→ Exercise directions:
Reproduce all of the entries below line for line, keeping every character unchanged.

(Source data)
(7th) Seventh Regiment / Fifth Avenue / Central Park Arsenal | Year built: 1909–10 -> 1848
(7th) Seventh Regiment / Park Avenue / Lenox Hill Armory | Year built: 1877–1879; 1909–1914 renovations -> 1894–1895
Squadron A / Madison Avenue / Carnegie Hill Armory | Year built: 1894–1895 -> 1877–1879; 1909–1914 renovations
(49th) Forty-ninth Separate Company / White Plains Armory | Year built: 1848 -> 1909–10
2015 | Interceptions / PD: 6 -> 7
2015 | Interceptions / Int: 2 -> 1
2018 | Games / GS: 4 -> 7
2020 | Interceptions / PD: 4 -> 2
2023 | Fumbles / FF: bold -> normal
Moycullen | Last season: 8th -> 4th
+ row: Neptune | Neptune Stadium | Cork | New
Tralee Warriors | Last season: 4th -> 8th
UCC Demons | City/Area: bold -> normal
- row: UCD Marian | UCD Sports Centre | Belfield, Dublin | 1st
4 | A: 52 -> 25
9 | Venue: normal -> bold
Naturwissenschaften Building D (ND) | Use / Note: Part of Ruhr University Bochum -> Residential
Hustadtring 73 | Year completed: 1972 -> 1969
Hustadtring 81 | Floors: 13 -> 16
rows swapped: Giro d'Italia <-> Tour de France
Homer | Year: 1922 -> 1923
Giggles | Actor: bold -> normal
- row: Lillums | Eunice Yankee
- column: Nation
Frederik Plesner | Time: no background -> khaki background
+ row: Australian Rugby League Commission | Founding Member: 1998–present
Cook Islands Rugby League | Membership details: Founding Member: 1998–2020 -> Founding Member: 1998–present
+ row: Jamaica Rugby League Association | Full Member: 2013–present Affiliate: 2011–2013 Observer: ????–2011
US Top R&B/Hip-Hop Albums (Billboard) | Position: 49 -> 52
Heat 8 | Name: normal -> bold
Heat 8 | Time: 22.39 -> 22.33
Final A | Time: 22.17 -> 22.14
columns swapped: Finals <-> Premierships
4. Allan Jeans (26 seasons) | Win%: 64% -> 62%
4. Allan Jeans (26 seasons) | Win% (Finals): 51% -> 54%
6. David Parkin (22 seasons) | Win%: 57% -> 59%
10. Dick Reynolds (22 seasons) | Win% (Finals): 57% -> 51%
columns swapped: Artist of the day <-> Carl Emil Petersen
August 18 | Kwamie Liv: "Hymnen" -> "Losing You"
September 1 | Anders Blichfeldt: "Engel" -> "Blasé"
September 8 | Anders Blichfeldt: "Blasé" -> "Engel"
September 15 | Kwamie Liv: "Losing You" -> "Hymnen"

→ Written answer:
(7th) Seventh Regiment / Fifth Avenue / Central Park Arsenal | Year built: 1909–10 -> 1848
(7th) Seventh Regiment / Park Avenue / Lenox Hill Armory | Year built: 1877–1879; 1909–1914 renovations -> 1894–1895
Squadron A / Madison Avenue / Carnegie Hill Armory | Year built: 1894–1895 -> 1877–1879; 1909–1914 renovations
(49th) Forty-ninth Separate Company / White Plains Armory | Year built: 1848 -> 1909–10
2015 | Interceptions / PD: 6 -> 7
2015 | Interceptions / Int: 2 -> 1
2018 | Games / GS: 4 -> 7
2020 | Interceptions / PD: 4 -> 2
2023 | Fumbles / FF: bold -> normal
Moycullen | Last season: 8th -> 4th
+ row: Neptune | Neptune Stadium | Cork | New
Tralee Warriors | Last season: 4th -> 8th
UCC Demons | City/Area: bold -> normal
- row: UCD Marian | UCD Sports Centre | Belfield, Dublin | 1st
4 | A: 52 -> 25
9 | Venue: normal -> bold
Naturwissenschaften Building D (ND) | Use / Note: Part of Ruhr University Bochum -> Residential
Hustadtring 73 | Year completed: 1972 -> 1969
Hustadtring 81 | Floors: 13 -> 16
rows swapped: Giro d'Italia <-> Tour de France
Homer | Year: 1922 -> 1923
Giggles | Actor: bold -> normal
- row: Lillums | Eunice Yankee
- column: Nation
Frederik Plesner | Time: no background -> khaki background
+ row: Australian Rugby League Commission | Founding Member: 1998–present
Cook Islands Rugby League | Membership details: Founding Member: 1998–2020 -> Founding Member: 1998–present
+ row: Jamaica Rugby League Association | Full Member: 2013–present Affiliate: 2011–2013 Observer: ????–2011
US Top R&B/Hip-Hop Albums (Billboard) | Position: 49 -> 52
Heat 8 | Name: normal -> bold
Heat 8 | Time: 22.39 -> 22.33
Final A | Time: 22.17 -> 22.14
columns swapped: Finals <-> Premierships
4. Allan Jeans (26 seasons) | Win%: 64% -> 62%
4. Allan Jeans (26 seasons) | Win% (Finals): 51% -> 54%
6. David Parkin (22 seasons) | Win%: 57% -> 59%
10. Dick Reynolds (22 seasons) | Win% (Finals): 57% -> 51%
columns swapped: Artist of the day <-> Carl Emil Petersen
August 18 | Kwamie Liv: "Hymnen" -> "Losing You"
September 1 | Anders Blichfeldt: "Engel" -> "Blasé"
September 8 | Anders Blichfeldt: "Blasé" -> "Engel"
September 15 | Kwamie Liv: "Losing You" -> "Hymnen"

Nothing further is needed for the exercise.